== Page excerpt ==

The capacity of a desiccant for water is expressed normally in mass of water adsorbed per mass of desiccant. The dynamic moisture sorption capacity of a desiccant will depend on a number of factors, such as the relative humidity of the inlet gas, the gas flow rate, the temperature of the adsorption zone, the mesh size of the granule, and the length of service and degree of contamination of the desiccant and not the least on the desiccant itself. The moisture sorption capacity is not affected by variations in pressure, except where pressure may affect the other variables listed previously. There are three capacity terms used.

  • Static equilibrium capacity: The water capacity of new, virgin desiccant as determined in an equilibrium cell with no fluid flow (corresponding to the adsorption isotherm).
  • Dynamic equilibrium capacity: The water capacity of desiccant where the fluid is flowing through the desiccant at a commercial rate.
  • Useful capacity: The design capacity that recognizes loss of desiccant capacity with time as determined by experience and economic consideration and the fact that all of the desiccant bed can never be fully utilized.

Desiccant Selection

A variety of solid desiccants are available in the market for specific applications. Some are good only for dehydrating the gas, whereas others are capable of performing both dehydration and removal of heavy hydrocarbon components. The selection of proper desiccant for a given application is a complex problem. For solid desiccants used in gas dehydration, the following properties are desirable.

  1. High adsorption capacity at equilibrium. This lowers the required adsorbent volume, allowing for the use of smaller vessels with reduced capital expenditures and reduced heat input for regeneration.

== Supplied entries ==
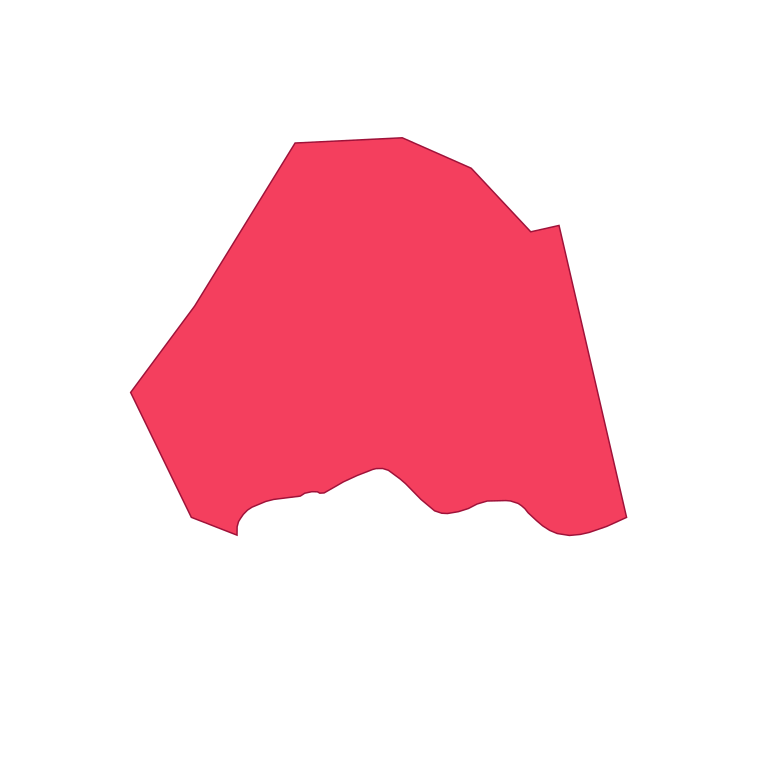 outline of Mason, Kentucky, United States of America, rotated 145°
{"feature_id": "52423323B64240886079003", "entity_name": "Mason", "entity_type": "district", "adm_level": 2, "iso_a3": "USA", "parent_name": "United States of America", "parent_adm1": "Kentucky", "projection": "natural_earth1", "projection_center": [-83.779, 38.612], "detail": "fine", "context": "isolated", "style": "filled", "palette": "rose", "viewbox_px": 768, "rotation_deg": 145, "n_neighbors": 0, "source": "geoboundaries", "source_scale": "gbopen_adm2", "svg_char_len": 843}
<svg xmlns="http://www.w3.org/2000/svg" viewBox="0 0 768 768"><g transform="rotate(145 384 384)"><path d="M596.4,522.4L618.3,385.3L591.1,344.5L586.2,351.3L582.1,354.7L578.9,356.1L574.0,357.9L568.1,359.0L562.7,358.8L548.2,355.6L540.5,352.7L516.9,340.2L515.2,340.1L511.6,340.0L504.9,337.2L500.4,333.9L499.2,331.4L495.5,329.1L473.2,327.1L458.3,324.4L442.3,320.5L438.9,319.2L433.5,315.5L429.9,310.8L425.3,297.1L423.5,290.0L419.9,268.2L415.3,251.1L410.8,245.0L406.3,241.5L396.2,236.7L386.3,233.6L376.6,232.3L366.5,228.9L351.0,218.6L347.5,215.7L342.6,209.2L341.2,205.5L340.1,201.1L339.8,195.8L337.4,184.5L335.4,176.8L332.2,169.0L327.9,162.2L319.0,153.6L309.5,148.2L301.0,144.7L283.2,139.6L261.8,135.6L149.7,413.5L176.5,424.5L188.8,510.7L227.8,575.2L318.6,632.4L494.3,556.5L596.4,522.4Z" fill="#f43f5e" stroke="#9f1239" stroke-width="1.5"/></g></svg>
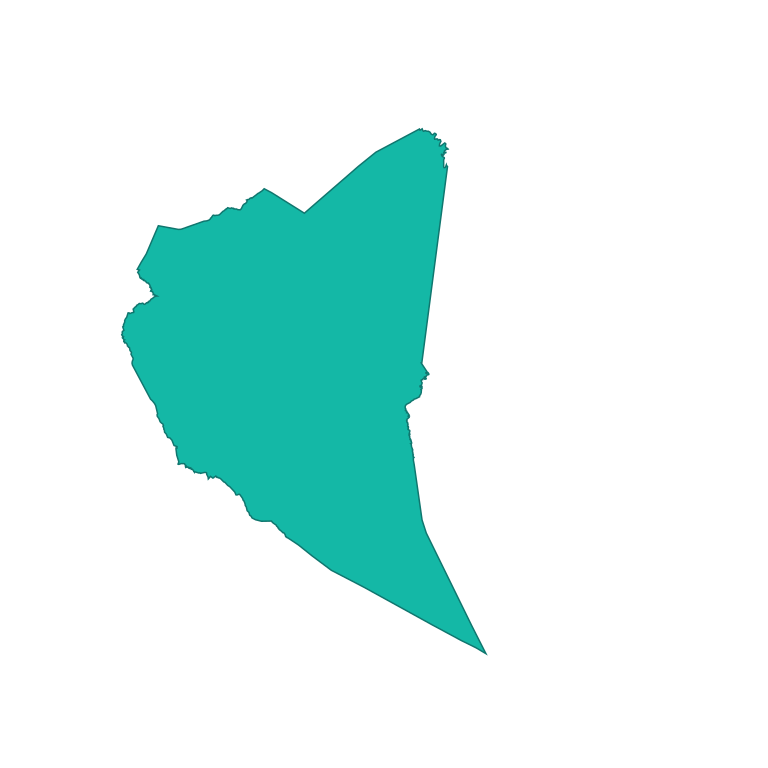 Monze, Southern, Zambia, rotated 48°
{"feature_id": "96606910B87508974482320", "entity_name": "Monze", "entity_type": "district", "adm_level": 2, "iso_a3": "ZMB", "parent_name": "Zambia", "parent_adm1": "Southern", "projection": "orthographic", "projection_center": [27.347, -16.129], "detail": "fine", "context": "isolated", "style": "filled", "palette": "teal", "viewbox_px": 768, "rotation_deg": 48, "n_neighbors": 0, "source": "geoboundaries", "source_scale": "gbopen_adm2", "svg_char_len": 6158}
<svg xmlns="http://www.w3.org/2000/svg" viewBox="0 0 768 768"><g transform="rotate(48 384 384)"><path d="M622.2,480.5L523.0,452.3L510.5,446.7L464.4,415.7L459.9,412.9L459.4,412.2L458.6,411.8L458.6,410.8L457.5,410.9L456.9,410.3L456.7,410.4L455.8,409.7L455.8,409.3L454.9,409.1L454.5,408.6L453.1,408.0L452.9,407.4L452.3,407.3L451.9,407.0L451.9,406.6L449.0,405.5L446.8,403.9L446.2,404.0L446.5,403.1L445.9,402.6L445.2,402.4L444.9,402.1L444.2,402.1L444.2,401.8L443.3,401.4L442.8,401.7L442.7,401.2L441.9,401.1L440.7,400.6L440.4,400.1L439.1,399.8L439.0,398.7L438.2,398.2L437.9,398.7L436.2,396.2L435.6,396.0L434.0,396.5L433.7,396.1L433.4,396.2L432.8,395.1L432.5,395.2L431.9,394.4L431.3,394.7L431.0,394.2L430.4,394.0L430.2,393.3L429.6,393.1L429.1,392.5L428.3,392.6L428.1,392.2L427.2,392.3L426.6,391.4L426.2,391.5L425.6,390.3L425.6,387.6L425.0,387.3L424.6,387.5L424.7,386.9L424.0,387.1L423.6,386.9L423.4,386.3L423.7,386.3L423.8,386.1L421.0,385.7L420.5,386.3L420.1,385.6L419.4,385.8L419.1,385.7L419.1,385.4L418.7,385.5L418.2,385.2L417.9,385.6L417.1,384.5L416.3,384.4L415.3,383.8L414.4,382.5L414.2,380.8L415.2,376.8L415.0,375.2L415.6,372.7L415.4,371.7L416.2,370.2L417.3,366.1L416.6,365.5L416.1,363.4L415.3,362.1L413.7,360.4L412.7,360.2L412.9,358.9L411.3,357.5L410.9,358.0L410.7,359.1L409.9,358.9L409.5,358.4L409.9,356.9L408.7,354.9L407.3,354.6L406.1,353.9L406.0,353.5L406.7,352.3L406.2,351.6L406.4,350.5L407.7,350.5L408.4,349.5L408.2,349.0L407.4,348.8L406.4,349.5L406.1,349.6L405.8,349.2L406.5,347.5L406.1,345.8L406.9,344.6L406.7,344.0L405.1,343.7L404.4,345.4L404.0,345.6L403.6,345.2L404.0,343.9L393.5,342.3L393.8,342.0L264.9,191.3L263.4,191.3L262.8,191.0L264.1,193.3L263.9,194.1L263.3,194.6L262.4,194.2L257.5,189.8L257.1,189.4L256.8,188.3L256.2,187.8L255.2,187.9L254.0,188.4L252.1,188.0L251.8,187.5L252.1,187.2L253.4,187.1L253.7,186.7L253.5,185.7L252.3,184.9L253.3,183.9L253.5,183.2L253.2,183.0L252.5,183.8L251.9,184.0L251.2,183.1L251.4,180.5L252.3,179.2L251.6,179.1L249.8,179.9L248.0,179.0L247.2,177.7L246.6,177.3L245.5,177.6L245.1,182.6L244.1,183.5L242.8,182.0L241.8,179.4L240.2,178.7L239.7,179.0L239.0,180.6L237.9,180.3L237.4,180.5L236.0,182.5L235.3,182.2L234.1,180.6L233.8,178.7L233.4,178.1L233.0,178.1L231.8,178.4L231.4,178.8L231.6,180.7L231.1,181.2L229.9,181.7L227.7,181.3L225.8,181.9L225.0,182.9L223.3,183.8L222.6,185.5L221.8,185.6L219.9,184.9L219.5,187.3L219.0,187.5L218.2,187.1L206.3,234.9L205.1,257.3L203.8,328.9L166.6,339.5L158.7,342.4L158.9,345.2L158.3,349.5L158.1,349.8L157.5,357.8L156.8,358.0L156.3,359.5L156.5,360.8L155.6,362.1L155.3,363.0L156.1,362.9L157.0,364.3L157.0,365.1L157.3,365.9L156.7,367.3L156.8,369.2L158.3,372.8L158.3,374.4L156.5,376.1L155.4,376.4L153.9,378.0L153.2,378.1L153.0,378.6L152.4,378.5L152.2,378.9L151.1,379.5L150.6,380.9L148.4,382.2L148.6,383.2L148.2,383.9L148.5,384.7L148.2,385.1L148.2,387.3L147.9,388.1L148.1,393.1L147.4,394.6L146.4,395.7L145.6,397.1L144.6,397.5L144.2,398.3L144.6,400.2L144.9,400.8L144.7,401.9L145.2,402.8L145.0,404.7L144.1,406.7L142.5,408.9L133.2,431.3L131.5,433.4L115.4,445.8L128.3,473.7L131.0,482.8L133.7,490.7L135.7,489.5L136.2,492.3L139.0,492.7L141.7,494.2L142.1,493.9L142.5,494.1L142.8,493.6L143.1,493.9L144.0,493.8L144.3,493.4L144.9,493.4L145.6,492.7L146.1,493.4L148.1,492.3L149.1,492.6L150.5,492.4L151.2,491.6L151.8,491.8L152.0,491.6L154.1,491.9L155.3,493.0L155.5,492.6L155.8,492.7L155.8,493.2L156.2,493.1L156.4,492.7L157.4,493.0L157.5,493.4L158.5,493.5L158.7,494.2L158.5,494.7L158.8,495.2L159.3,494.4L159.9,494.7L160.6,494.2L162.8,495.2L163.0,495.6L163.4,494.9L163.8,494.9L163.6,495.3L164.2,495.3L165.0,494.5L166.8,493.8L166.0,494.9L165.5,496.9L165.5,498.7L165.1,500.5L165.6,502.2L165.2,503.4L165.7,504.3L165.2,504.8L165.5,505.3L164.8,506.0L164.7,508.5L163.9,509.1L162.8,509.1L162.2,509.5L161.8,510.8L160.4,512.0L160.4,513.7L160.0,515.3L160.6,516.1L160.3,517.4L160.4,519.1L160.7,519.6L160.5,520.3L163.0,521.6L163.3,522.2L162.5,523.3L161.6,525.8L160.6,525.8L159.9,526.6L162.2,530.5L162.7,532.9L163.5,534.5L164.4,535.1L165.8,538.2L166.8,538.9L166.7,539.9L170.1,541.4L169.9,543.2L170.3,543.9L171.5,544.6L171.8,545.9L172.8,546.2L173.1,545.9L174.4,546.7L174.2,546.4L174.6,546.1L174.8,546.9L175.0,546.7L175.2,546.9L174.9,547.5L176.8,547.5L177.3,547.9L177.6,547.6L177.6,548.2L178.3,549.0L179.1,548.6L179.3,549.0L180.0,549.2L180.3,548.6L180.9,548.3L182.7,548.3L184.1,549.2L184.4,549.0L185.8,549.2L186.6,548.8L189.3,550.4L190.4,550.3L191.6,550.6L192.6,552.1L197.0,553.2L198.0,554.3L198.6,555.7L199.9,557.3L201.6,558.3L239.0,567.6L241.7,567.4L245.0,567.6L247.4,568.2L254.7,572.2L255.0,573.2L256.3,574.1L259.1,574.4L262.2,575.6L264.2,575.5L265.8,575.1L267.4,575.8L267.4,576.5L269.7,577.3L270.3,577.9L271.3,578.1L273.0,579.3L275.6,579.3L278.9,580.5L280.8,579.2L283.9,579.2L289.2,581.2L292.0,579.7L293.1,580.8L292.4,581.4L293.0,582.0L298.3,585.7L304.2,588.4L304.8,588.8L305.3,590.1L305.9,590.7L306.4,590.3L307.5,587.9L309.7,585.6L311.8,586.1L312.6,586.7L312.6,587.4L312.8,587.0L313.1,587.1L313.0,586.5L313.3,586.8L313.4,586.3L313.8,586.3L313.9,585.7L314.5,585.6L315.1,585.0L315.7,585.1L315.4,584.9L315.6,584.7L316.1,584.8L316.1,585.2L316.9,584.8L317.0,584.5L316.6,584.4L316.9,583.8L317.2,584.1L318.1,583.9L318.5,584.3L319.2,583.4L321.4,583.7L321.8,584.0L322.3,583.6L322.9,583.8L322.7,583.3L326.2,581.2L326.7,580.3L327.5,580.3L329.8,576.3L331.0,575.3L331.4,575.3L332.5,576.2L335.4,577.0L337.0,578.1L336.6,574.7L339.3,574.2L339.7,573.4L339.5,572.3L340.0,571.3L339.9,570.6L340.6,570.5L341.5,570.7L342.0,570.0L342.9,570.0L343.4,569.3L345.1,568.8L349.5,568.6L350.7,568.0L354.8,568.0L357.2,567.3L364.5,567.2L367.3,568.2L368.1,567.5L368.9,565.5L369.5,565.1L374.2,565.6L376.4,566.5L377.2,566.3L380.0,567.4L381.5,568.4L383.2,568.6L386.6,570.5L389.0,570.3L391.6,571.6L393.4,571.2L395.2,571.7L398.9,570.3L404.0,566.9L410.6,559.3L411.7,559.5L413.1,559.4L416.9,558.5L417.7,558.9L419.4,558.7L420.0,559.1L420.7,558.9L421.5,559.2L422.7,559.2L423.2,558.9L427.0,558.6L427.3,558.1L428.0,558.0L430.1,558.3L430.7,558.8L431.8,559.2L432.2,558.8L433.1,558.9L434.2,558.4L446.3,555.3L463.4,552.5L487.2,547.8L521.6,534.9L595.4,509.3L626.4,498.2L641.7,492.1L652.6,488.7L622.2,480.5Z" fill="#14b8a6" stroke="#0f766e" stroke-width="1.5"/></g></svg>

...

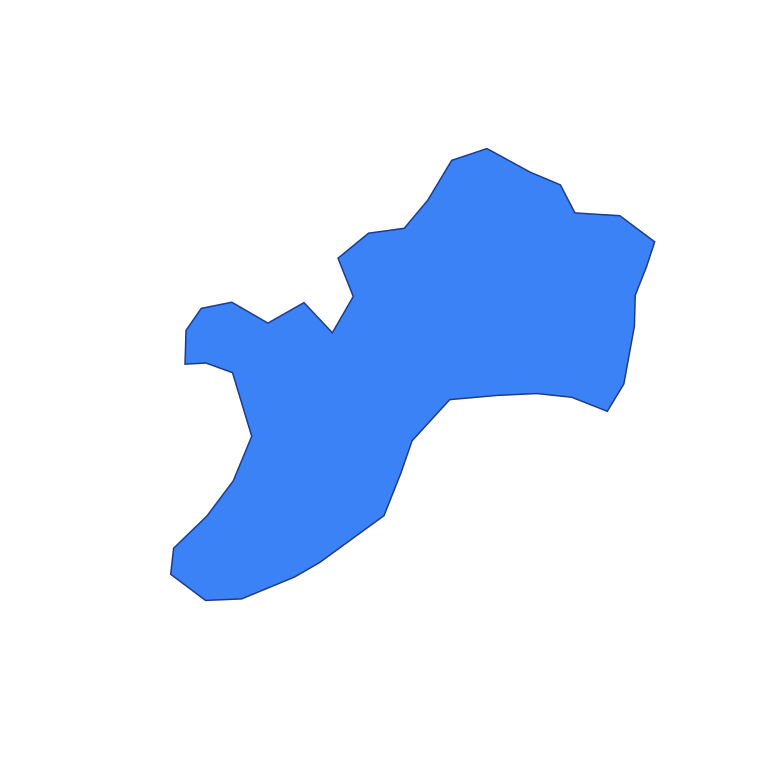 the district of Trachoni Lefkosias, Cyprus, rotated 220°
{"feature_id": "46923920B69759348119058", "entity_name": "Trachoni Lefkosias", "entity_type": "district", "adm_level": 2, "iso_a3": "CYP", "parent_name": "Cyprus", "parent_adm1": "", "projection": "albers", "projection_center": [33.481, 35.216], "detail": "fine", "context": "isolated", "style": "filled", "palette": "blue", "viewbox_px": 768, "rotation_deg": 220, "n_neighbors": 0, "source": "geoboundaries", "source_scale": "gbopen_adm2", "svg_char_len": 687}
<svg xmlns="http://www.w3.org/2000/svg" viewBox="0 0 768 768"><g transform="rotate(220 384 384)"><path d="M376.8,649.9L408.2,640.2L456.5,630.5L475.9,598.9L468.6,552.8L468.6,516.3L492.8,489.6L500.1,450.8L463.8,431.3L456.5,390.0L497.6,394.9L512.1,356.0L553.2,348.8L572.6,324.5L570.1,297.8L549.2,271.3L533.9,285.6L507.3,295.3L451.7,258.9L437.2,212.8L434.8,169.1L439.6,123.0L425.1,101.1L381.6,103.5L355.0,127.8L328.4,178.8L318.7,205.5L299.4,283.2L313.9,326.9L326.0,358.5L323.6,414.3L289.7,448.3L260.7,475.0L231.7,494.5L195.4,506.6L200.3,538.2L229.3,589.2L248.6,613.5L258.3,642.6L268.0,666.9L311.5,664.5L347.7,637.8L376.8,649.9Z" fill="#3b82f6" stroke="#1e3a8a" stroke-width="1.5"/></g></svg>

== List of tasks ==
• 1. Name the three capacity terms that the desiccant passage defines.
• 2. Please reproduce the records starting with the line containing "outline of Mason, Kentucky, United" and going on through the line containing "Monze, Southern, Zambia, rotated 48°", without the pictures.
These records are unrelated to the desiccant passage.

== Answers to each task ==
• 1. Static equilibrium capacity, dynamic equilibrium capacity, useful capacity

• 2.
 outline of Mason, Kentucky, United States of America, rotated 145°
{"feature_id": "52423323B64240886079003", "entity_name": "Mason", "entity_type": "district", "adm_level": 2, "iso_a3": "USA", "parent_name": "United States of America", "parent_adm1": "Kentucky", "projection": "natural_earth1", "projection_center": [-83.779, 38.612], "detail": "fine", "context": "isolated", "style": "filled", "palette": "rose", "viewbox_px": 768, "rotation_deg": 145, "n_neighbors": 0, "source": "geoboundaries", "source_scale": "gbopen_adm2", "svg_char_len": 843}
<svg xmlns="http://www.w3.org/2000/svg" viewBox="0 0 768 768"><g transform="rotate(145 384 384)"><path d="M596.4,522.4L618.3,385.3L591.1,344.5L586.2,351.3L582.1,354.7L578.9,356.1L574.0,357.9L568.1,359.0L562.7,358.8L548.2,355.6L540.5,352.7L516.9,340.2L515.2,340.1L511.6,340.0L504.9,337.2L500.4,333.9L499.2,331.4L495.5,329.1L473.2,327.1L458.3,324.4L442.3,320.5L438.9,319.2L433.5,315.5L429.9,310.8L425.3,297.1L423.5,290.0L419.9,268.2L415.3,251.1L410.8,245.0L406.3,241.5L396.2,236.7L386.3,233.6L376.6,232.3L366.5,228.9L351.0,218.6L347.5,215.7L342.6,209.2L341.2,205.5L340.1,201.1L339.8,195.8L337.4,184.5L335.4,176.8L332.2,169.0L327.9,162.2L319.0,153.6L309.5,148.2L301.0,144.7L283.2,139.6L261.8,135.6L149.7,413.5L176.5,424.5L188.8,510.7L227.8,575.2L318.6,632.4L494.3,556.5L596.4,522.4Z" fill="#f43f5e" stroke="#9f1239" stroke-width="1.5"/></g></svg>
 Monze, Southern, Zambia, rotated 48°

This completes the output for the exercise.